Input:
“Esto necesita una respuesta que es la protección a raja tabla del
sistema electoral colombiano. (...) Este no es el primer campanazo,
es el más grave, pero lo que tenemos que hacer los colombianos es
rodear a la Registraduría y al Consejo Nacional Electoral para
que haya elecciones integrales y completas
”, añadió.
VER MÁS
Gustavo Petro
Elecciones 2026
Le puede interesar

--

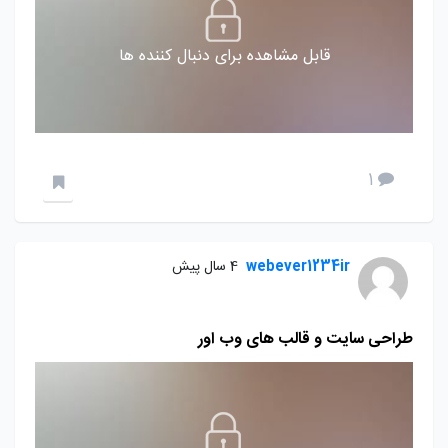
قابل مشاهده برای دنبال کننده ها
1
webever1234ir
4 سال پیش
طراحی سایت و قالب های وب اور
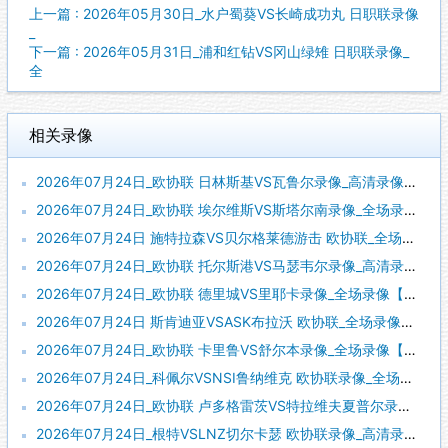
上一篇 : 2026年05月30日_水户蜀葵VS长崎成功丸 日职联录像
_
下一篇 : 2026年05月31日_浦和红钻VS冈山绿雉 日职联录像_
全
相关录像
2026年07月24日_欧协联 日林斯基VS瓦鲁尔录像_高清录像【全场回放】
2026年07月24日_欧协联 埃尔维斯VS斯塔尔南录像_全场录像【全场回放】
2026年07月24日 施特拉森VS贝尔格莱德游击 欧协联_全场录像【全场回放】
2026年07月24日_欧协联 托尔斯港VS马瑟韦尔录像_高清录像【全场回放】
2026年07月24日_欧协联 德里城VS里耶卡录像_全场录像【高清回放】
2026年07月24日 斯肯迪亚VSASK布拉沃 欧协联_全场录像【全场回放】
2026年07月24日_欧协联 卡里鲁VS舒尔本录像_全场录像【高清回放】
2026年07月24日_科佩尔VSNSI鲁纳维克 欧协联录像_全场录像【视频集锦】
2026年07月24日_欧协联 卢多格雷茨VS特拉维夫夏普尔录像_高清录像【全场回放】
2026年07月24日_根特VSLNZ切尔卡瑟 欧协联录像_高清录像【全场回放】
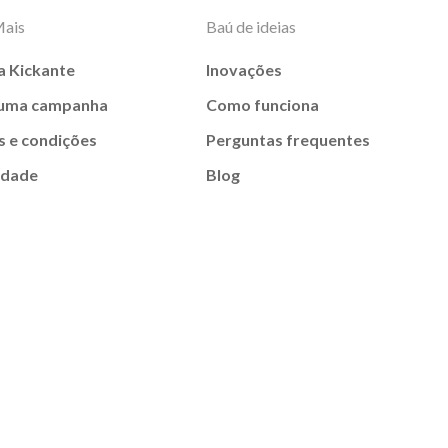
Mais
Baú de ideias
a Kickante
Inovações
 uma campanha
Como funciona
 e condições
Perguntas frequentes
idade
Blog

Work required:
In the listing above, find the line containing "raja tabla del" and the line containing "Le puede interesar", then retype both and every line between them exactly, with nothing else.

Response to this exercise:
“Esto necesita una respuesta que es la protección a raja tabla del
sistema electoral colombiano. (...) Este no es el primer campanazo,
es el más grave, pero lo que tenemos que hacer los colombianos es
rodear a la Registraduría y al Consejo Nacional Electoral para
que haya elecciones integrales y completas
”, añadió.
VER MÁS
Gustavo Petro
Elecciones 2026
Le puede interesar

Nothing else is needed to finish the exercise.